SAWT BEIRUT INTERNATIONAL

| 28 January 2023, Saturday |

Des sources diplomatiques pour « Sawt Beirut International »: Les dossiers du Liban et du Moyen-Orient ne sont pas une priorité pour Washington

Souraya Chahine

Tout le monde attend avec impatience la position de l’administration américaine sur cette réalité et la raison de sa réticence à exercer de fortes pressions sur ceux qui obstruent la voie des secours en vue de mettre fin à ce qui se passe au Liban à tous les niveaux.

Dans ce contexte, d’éminentes sources diplomatiques affirment qu’il n’y a pas de retour américain sur les difficultés politiques et économiques que traverse le pays.  »

Et d’ajouter : « En effet, Washington considère que la formation du gouvernement et le lancement de la roue de secours sont une affaire interne au Liban, et que les parties étrangères n’interfèrent pas. Dans le même temps, le Liban n’est pas abandonné, mais l’administration considère que le Les dirigeants libanais doivent aider le Liban, pour que l’extérieur puisse les aider, c’est-à-dire en formant un gouvernement et en menant des réformes, et il est essentiel que le gouvernement puisse prouver qu’il vient pour mener à bien les réformes requises.  »

Même la Banque mondiale considère que dans le noir, il y a un gouvernement, pourquoi ne pas travailler. Selon les sources, aucune équipe ne souhaite être responsable dans la situation actuelle et porter le fardeau des démarches à entreprendre dans le parcours de secours. De plus, il devient clair à l’extérieur ainsi qu’à Washington, que les partis libanais ne veulent pas que le Liban parle au Fonds monétaire international. A un moment, aucun pays ne soutiendra le Liban bilatéralement d’un pays à l’autre. Tous ces facteurs, en plus des facteurs internes qui font obstacle à la formation, conduisent le pays à l’absence d’un gouvernement, et rien en interne n’aide à la formation.

L’administration américaine a la priorité de négocier avec l’Iran sur un retour à l’accord nucléaire, et c’est avant tout les dossiers du Moyen-Orient. Mais, selon les sources, il n’a pas hésité à prêter attention au Liban, surtout dans son problème le plus important, qui est la stabilité, puisqu’il a soutenu l’armée libanaise avec 120 millions de dollars. Cependant, la question de la négociation reste ambiguë au regard de ses répercussions sur le Liban et les dossiers de la région.

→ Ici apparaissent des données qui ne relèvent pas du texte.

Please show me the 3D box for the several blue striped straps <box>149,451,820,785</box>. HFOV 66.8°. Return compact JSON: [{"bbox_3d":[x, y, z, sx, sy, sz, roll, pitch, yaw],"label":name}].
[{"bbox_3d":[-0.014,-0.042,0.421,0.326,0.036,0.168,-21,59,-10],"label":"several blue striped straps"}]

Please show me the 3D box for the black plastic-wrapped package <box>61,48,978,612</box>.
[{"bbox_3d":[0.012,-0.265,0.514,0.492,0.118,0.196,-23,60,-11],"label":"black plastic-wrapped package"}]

C’est parce qu’il n’y a pas de fuite réelle de ce qui se passe dans la négociation, des étapes qu’elle a traversées et de ce qu’elle a atteint. Il semble que la négociation dépende du nouveau président iranien Ibrahim Raisi, proche de Khamenei, et de la vision de ce dernier sur ce qu’il veut dans cette négociation. On craint que l’Iran passe le temps de négocier, de sorte qu’il sera plus tard trop tard pour en profiter. C’est parce que les informations de renseignement, selon les sources, dont disposent Washington et les pays occidentaux, indiquent que l’Iran est à des mois de produire des armes nucléaires, et dans ce cas, il ne sert à rien de signer un accord, et l’Iran joue maintenant avec les négociations. .

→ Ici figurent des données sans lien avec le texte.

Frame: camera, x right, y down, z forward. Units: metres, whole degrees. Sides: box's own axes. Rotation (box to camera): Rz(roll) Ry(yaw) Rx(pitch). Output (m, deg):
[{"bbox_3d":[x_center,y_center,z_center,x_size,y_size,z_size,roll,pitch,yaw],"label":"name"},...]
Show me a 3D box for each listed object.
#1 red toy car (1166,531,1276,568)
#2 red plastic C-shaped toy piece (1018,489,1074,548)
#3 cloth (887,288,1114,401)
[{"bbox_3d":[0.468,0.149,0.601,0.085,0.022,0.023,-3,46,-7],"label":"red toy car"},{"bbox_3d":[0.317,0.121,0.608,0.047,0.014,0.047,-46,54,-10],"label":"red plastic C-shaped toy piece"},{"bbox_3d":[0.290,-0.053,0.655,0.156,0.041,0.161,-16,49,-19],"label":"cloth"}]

Les sources ont noté qu’aucune déclaration n’avait été publiée par le département d’État américain après les élections présidentielles iraniennes. Le porte-parole du ministère a pris la parole, dans le but de ne pas prendre une position escalade et provocatrice sur l’issue des négociations. Bien que le porte-parole ait déclaré que le résultat s’inscrivait dans un mécanisme préétabli, les élections n’étaient pas libres et équitables et le peuple iranien s’est vu refuser le droit de choisir ses dirigeants.

C’est au niveau iranien, mais au niveau israélien, il y a un nouveau gouvernement à Tel-Aviv sans Benjamin Netanyahu, et c’est une alliance de son nouveau président avec des partis avec lesquels il n’est pas d’accord. Tout cela affecte la formulation par Washington de sa politique dans la région.